#### Written task
From the line below that contains "(uuid 9255f67d-7580-4065-8359-e40a131975a5)" to the line that contains "(uuid b5c76bc3-05f5-45b6-9e95-fb9f1e6d8062)", repeat every line exactly, both ends included, and nothing else.

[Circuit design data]
****************************************

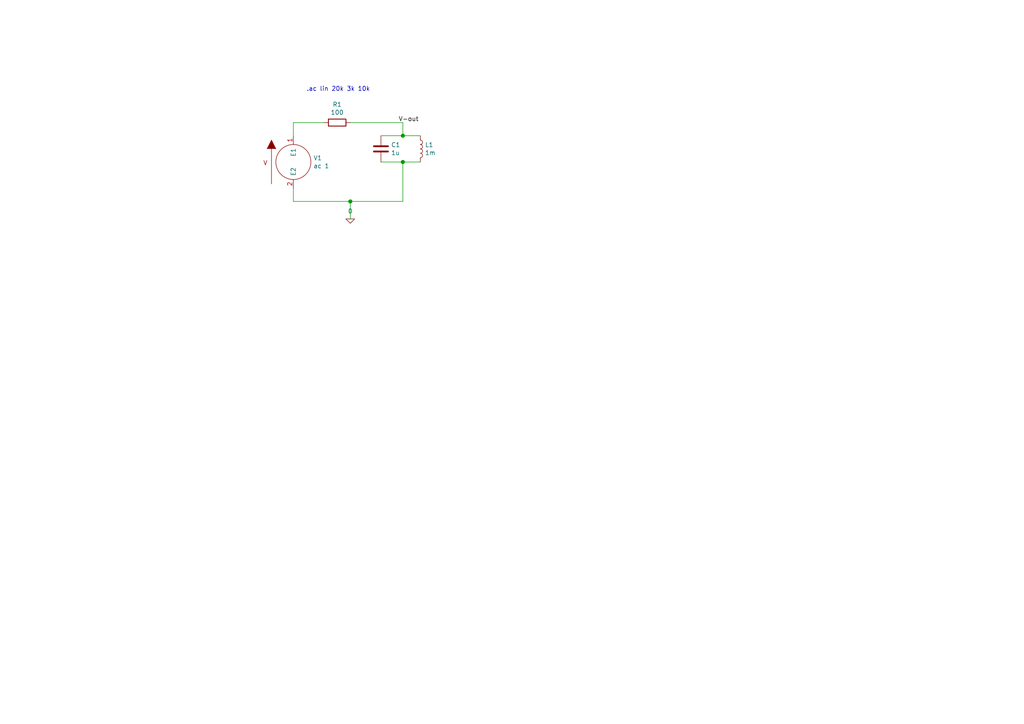
<source format=kicad_sch>
(kicad_sch (version 20211123) (generator eeschema)

  (uuid b17d2b7a-6efd-4283-9832-bb993f01fdd0)

  (paper "A4")

  

  (junction (at 116.84 39.37) (diameter 1.016) (color 0 0 0 0)
    (uuid 054df8b7-de35-464b-a841-6bd128ecdfa7)
  )
  (junction (at 116.84 46.99) (diameter 1.016) (color 0 0 0 0)
    (uuid 4cb9ffb6-a903-4e0e-913e-ab60d5509962)
  )
  (junction (at 101.6 58.42) (diameter 1.016) (color 0 0 0 0)
    (uuid 974b97b8-6d30-4bf4-9370-f236e970ea85)
  )

  (wire (pts (xy 116.84 39.37) (xy 110.49 39.37))
    (stroke (width 0) (type solid) (color 0 0 0 0))
    (uuid 2a5078f5-0bc0-449e-a721-a0042427cb5d)
  )
  (wire (pts (xy 93.98 35.56) (xy 85.09 35.56))
    (stroke (width 0) (type solid) (color 0 0 0 0))
    (uuid 49247805-2c34-404c-b619-6d49448fb895)
  )
  (wire (pts (xy 121.92 39.37) (xy 116.84 39.37))
    (stroke (width 0) (type solid) (color 0 0 0 0))
    (uuid 4b462d76-fdd5-4099-88e7-689cc503e7c5)
  )
  (wire (pts (xy 85.09 35.56) (xy 85.09 39.37))
    (stroke (width 0) (type solid) (color 0 0 0 0))
    (uuid 51aa5db4-0b99-4d57-b983-f0644124afe2)
  )
  (wire (pts (xy 116.84 58.42) (xy 116.84 46.99))
    (stroke (width 0) (type solid) (color 0 0 0 0))
    (uuid 6803614b-4cf5-4934-9f45-9bc1baf87d5f)
  )
  (wire (pts (xy 116.84 35.56) (xy 101.6 35.56))
    (stroke (width 0) (type solid) (color 0 0 0 0))
    (uuid 9255f67d-7580-4065-8359-e40a131975a5)
  )
  (wire (pts (xy 116.84 46.99) (xy 121.92 46.99))
    (stroke (width 0) (type solid) (color 0 0 0 0))
    (uuid 97ee7080-3540-48a1-9587-44d29065e144)
  )
  (wire (pts (xy 101.6 63.5) (xy 101.6 58.42))
    (stroke (width 0) (type solid) (color 0 0 0 0))
    (uuid b2415576-2242-4f8a-8e2f-c77fe2e95800)
  )
  (wire (pts (xy 101.6 58.42) (xy 116.84 58.42))
    (stroke (width 0) (type solid) (color 0 0 0 0))
    (uuid b5c76bc3-05f5-45b6-9e95-fb9f1e6d8062)
  )
  (wire (pts (xy 85.09 58.42) (xy 101.6 58.42))
    (stroke (width 0) (type solid) (color 0 0 0 0))
    (uuid b98cf4ba-97fd-4bf3-932e-c2a4d6e28182)
  )
  (wire (pts (xy 110.49 46.99) (xy 116.84 46.99))
    (stroke (width 0) (type solid) (color 0 0 0 0))
    (uuid da728536-7670-4e0a-b465-ea19f1321ece)
  )
  (wire (pts (xy 85.09 54.61) (xy 85.09 58.42))
    (stroke (width 0) (type solid) (color 0 0 0 0))
    (uuid de872dca-f036-4dbd-b780-0fdc30d270bd)
  )
  (wire (pts (xy 116.84 39.37) (xy 116.84 35.56))
    (stroke (width 0) (type solid) (color 0 0 0 0))
    (uuid fcca241c-8810-4acd-a9d1-3593495af545)
  )

  (text ".ac lin 20k 3k 10k" (at 88.9 26.67 0)
    (effects (font (size 1.27 1.27)) (justify left bottom))
    (uuid 958f04c2-6467-49a6-b3d0-1a8e5ed04330)
  )

  (label "V-out" (at 115.57 35.56 0)
    (effects (font (size 1.27 1.27)) (justify left bottom))
    (uuid 39be4e9b-ab6c-4afa-988f-60a7117f9802)
  )

  (symbol (lib_id "Band-Pass-Filter-rescue:VSOURCE-pspice") (at 85.09 46.99 0) (unit 1)
    (in_bom yes) (on_board yes)
    (uuid 00000000-0000-0000-0000-00005ecc34e3)
    (property "Reference" "V1" (id 0) (at 90.8812 45.8216 0)
      (effects (font (size 1.27 1.27)) (justify left))
    )
    (property "Value" "ac 1" (id 1) (at 90.8812 48.133 0)
      (effects (font (size 1.27 1.27)) (justify left))
    )
    (property "Footprint" "" (id 2) (at 85.09 46.99 0)
      (effects (font (size 1.27 1.27)) hide)
    )
    (property "Datasheet" "~" (id 3) (at 85.09 46.99 0)
      (effects (font (size 1.27 1.27)) hide)
    )
    (pin "1" (uuid 15d2202f-f7b1-4a79-ae36-6d5a2385593a))
    (pin "2" (uuid f3ad9982-ecff-4192-859f-2852f4aeb3d8))
  )

  (symbol (lib_id "Band-Pass-Filter-rescue:R-Device") (at 97.79 35.56 270) (unit 1)
    (in_bom yes) (on_board yes)
    (uuid 00000000-0000-0000-0000-00005ecc3a6e)
    (property "Reference" "R1" (id 0) (at 97.79 30.3022 90))
    (property "Value" "100" (id 1) (at 97.79 32.6136 90))
    (property "Footprint" "" (id 2) (at 97.79 33.782 90)
      (effects (font (size 1.27 1.27)) hide)
    )
    (property "Datasheet" "~" (id 3) (at 97.79 35.56 0)
      (effects (font (size 1.27 1.27)) hide)
    )
    (pin "1" (uuid 92195058-2ee0-48d4-adc8-e100ca6e8be7))
    (pin "2" (uuid ac2a81b2-0628-47db-a488-0a3098a9c3f1))
  )

  (symbol (lib_id "Band-Pass-Filter-rescue:C-Device") (at 110.49 43.18 0) (unit 1)
    (in_bom yes) (on_board yes)
    (uuid 00000000-0000-0000-0000-00005ecc3b57)
    (property "Reference" "C1" (id 0) (at 113.411 42.0116 0)
      (effects (font (size 1.27 1.27)) (justify left))
    )
    (property "Value" "1u" (id 1) (at 113.411 44.323 0)
      (effects (font (size 1.27 1.27)) (justify left))
    )
    (property "Footprint" "" (id 2) (at 111.4552 46.99 0)
      (effects (font (size 1.27 1.27)) hide)
    )
    (property "Datasheet" "~" (id 3) (at 110.49 43.18 0)
      (effects (font (size 1.27 1.27)) hide)
    )
    (pin "1" (uuid 4ff3f186-cc33-4d10-b4de-982e1896f763))
    (pin "2" (uuid 0d105e3b-af5e-4f8e-a801-b250eab9b164))
  )

  (symbol (lib_id "Band-Pass-Filter-rescue:L-Device") (at 121.92 43.18 0) (unit 1)
    (in_bom yes) (on_board yes)
    (uuid 00000000-0000-0000-0000-00005ecc3d79)
    (property "Reference" "L1" (id 0) (at 123.2408 42.0116 0)
      (effects (font (size 1.27 1.27)) (justify left))
    )
    (property "Value" "1m" (id 1) (at 123.2408 44.323 0)
      (effects (font (size 1.27 1.27)) (justify left))
    )
    (property "Footprint" "" (id 2) (at 121.92 43.18 0)
      (effects (font (size 1.27 1.27)) hide)
    )
    (property "Datasheet" "~" (id 3) (at 121.92 43.18 0)
      (effects (font (size 1.27 1.27)) hide)
    )
    (pin "1" (uuid 520e87c6-4d1a-4a06-af8e-5220663e5a08))
    (pin "2" (uuid 70b03594-294c-4a3e-ac3c-463c5c37ad32))
  )

  (symbol (lib_id "Band-Pass-Filter-rescue:0-pspice") (at 101.6 63.5 0) (unit 1)
    (in_bom yes) (on_board yes)
    (uuid 00000000-0000-0000-0000-00005ecc4293)
    (property "Reference" "#GND01" (id 0) (at 101.6 66.04 0)
      (effects (font (size 1.27 1.27)) hide)
    )
    (property "Value" "0" (id 1) (at 101.6 61.2394 0))
    (property "Footprint" "" (id 2) (at 101.6 63.5 0)
      (effects (font (size 1.27 1.27)) hide)
    )
    (property "Datasheet" "~" (id 3) (at 101.6 63.5 0)
      (effects (font (size 1.27 1.27)) hide)
    )
    (pin "1" (uuid 1be74ad8-ecdf-427b-98b5-455b1d084be9))
  )

  (sheet_instances
    (path "/" (page "1"))
  )

  (symbol_instances
    (path "/00000000-0000-0000-0000-00005ecc4293"
      (reference "#GND01") (unit 1) (value "0") (footprint "")
    )
    (path "/00000000-0000-0000-0000-00005ecc3b57"
      (reference "C1") (unit 1) (value "1u") (footprint "")
    )
    (path "/00000000-0000-0000-0000-00005ecc3d79"
      (reference "L1") (unit 1) (value "1m") (footprint "")
    )
    (path "/00000000-0000-0000-0000-00005ecc3a6e"
      (reference "R1") (unit 1) (value "100") (footprint "")
    )
    (path "/00000000-0000-0000-0000-00005ecc34e3"
      (reference "V1") (unit 1) (value "ac 1") (footprint "")
    )
  )
)

</source>
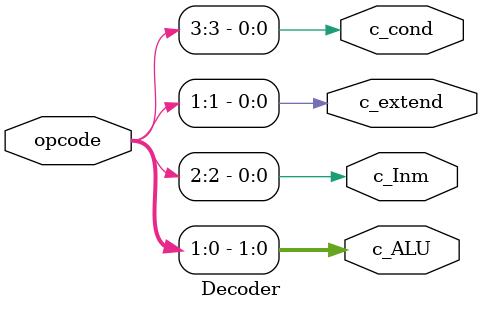
<source format=v>
module Decoder(
  input [3:0] opcode,
  output [1:0] c_ALU,
  output c_Inm, c_extend, c_cond
);
  wire [1:0] c_ALU;
  wire c_Inm, c_extend, c_cond;
  
  assign c_ALU = opcode[1:0];
  assign c_Inm = opcode[2];
  assign c_extend = opcode[1] & opcode[1];
  assign c_cond = opcode[3];
  
endmodule
</source>
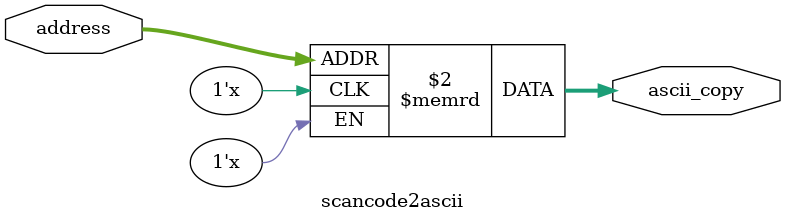
<source format=v>
module scancode2ascii(address, ascii_copy);

	input [7:0] address;
	
	output reg [7:0] ascii_copy;
	
	(* ram_init_file = "keyboard.mif" *) reg [7:0] ascii_rom[255:0];
	
	always @(*)
	begin
		ascii_copy = ascii_rom[address];
	end

endmodule

</source>
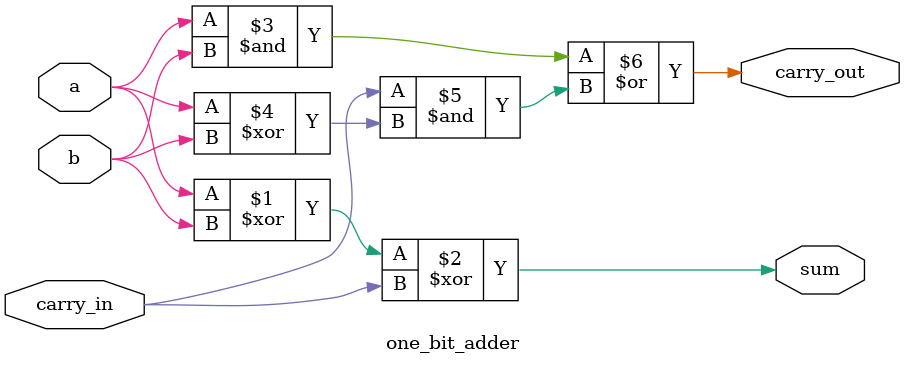
<source format=v>
module one_bit_adder(
	input a, b, 	// input bits to added
	input carry_in,	// carry input bit
	output sum,		// output sun bit
	output carry_out// carry output bit
);

assign sum = a ^ b ^ carry_in;						// bitwise XOR to calculate
assign carry_out = (a & b) | (carry_in & (a ^ b));	// bitwise AND and OR to calculate

endmodule

</source>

****************************************

#### Result of this task
    (uuid 9255f67d-7580-4065-8359-e40a131975a5)
  )
  (wire (pts (xy 116.84 46.99) (xy 121.92 46.99))
    (stroke (width 0) (type solid) (color 0 0 0 0))
    (uuid 97ee7080-3540-48a1-9587-44d29065e144)
  )
  (wire (pts (xy 101.6 63.5) (xy 101.6 58.42))
    (stroke (width 0) (type solid) (color 0 0 0 0))
    (uuid b2415576-2242-4f8a-8e2f-c77fe2e95800)
  )
  (wire (pts (xy 101.6 58.42) (xy 116.84 58.42))
    (stroke (width 0) (type solid) (color 0 0 0 0))
    (uuid b5c76bc3-05f5-45b6-9e95-fb9f1e6d8062)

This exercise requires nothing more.